A Quick Update: Apple, Privacy, and the All Writs Act of 1789

Publication Type: 
Other Writing
Publication Date: 
October 30, 2015

Here’s the latest in the encryption case we’ve been writing about in which the Justice Department is asking Magistrate Judge James Orenstein to order Apple to unlock a criminal defendant’s passcode-protected iPhone. The government seized and has authority to search the phone pursuant to a search warrant. Rather than promptly grant the request (as other magistrates have done), Judge Orenstein expressed doubt that the law the government is relying on, the All Writs Act of 1789 (AWA), in fact authorizes him to enter such an order. After receiving briefing from Apple and the DOJ, Judge Orensteinheard oral arguments from both sides on Monday. He then invited them to submit additional briefing to address issues raised during the hearing.

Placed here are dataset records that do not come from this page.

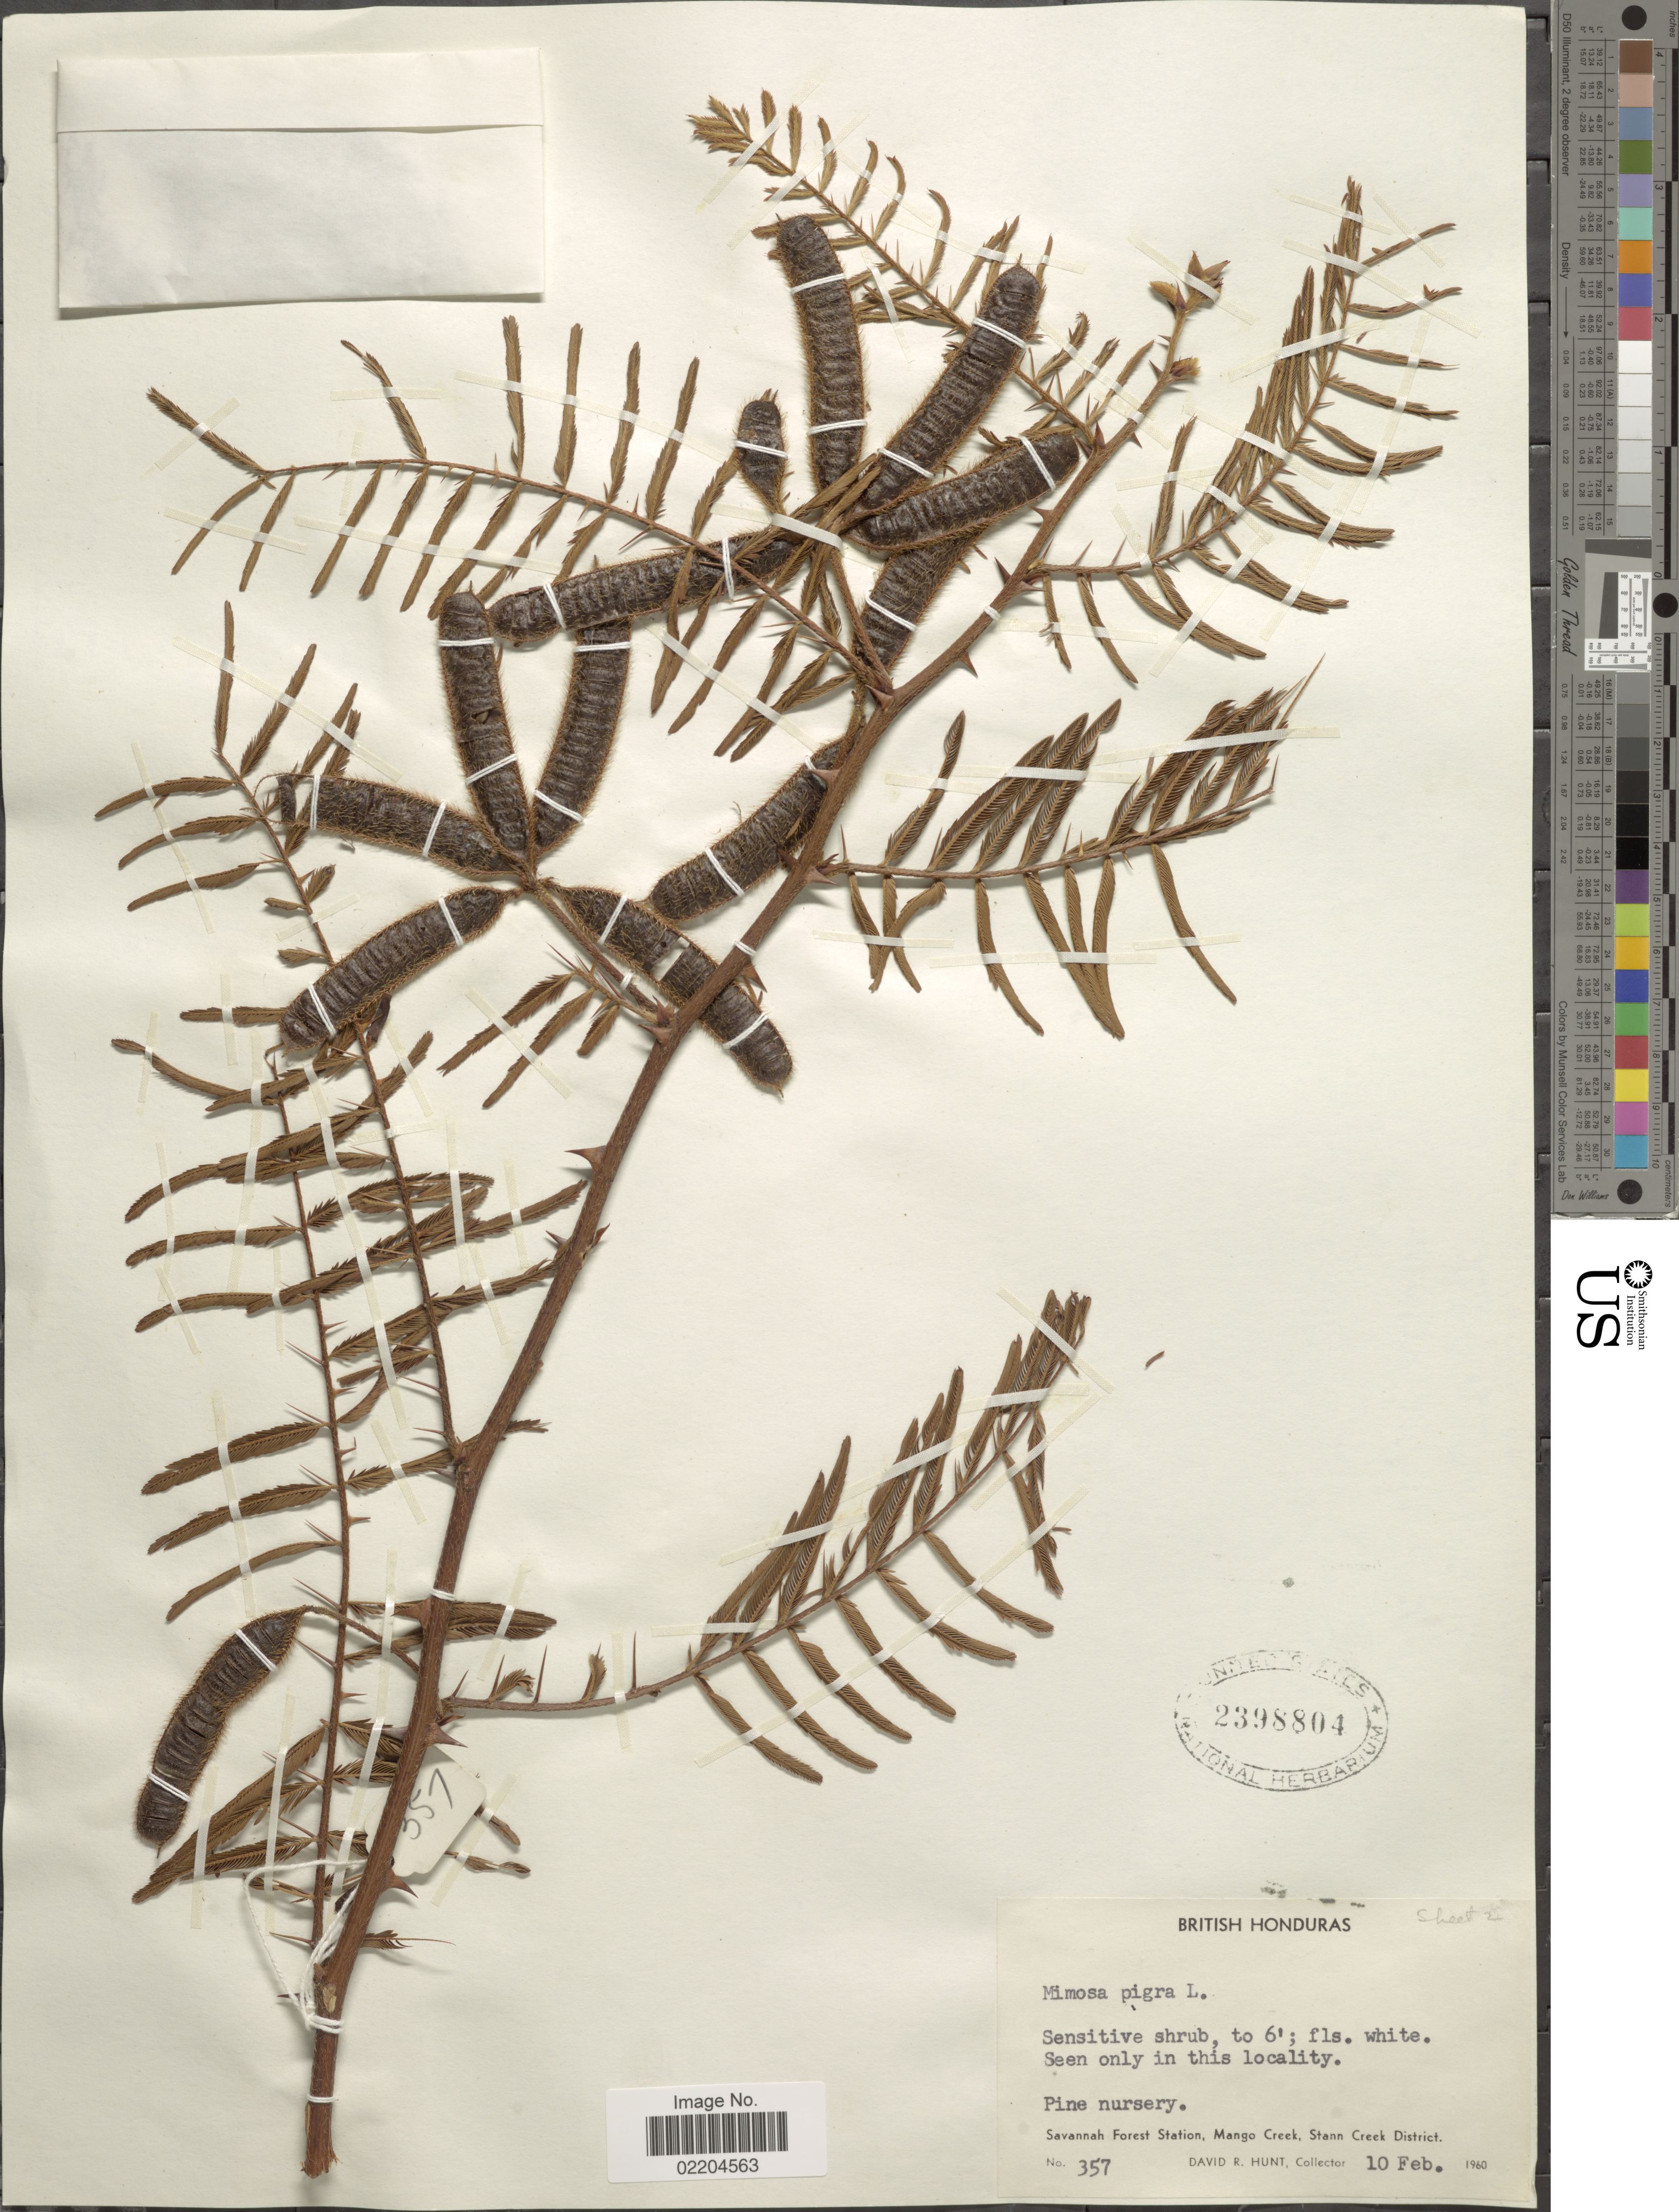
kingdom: Plantae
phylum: Tracheophyta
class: Magnoliopsida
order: Fabales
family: Fabaceae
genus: Mimosa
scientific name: Mimosa pigra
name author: L.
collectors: D. R. Hunt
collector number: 357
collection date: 1960-02-10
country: Belize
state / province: Stann Creek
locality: Savannah Forest Station, Mango Creek, Stann Creek District. British Honduras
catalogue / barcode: US 2398804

On Wednesday, Apple and the government each submitted a brief. Their filings analyzed prior cases involving when and whether private actors who are not parties to a case can be subjected to orders compelling them to assist law enforcement. Apple argued that none of the cases discussed at the hearing support “the notion that a non-party can be conscripted into providing services for the government.” By contrast, the DOJ stated that “there is … no impropriety in requiring civilian assistance [to law enforcement] under the All Writs Act.” It said that the AWA is so expansive in scope that a court can impose an order on anyone over whom it has properly exercised jurisdiction, and that Apple satisfies that standard here because it made and provided the iPhone, iOS software, and related services to the defendant. 

The parties’ briefs also discussed whether Apple qualifies as an “information services provider” under a federal law called the Communications Assistance for Law Enforcement Act, more commonly known as CALEA. This matters because CALEA requires telecommunications carriers — but explicitly exempts information services providers — from having to build “backdoors” for law enforcement access into their equipment. (“Information services” allow customers to create, store, and retrieve information via telecommunications, including things like instant messaging services and cloud storage providers.) Judge Orenstein previously suggested that CALEA would effectively preclude an unlocking order to Apple under the AWA. That’s because the AWA operates as a “gap-filling” statute that comes into play only where no other statute applies. Judge Orenstein’s earlier order reasoned that CALEA applies, and the AWA cannot force Apple to give the government access to the defendant’s iPhone if Congress didn’t say so in CALEA.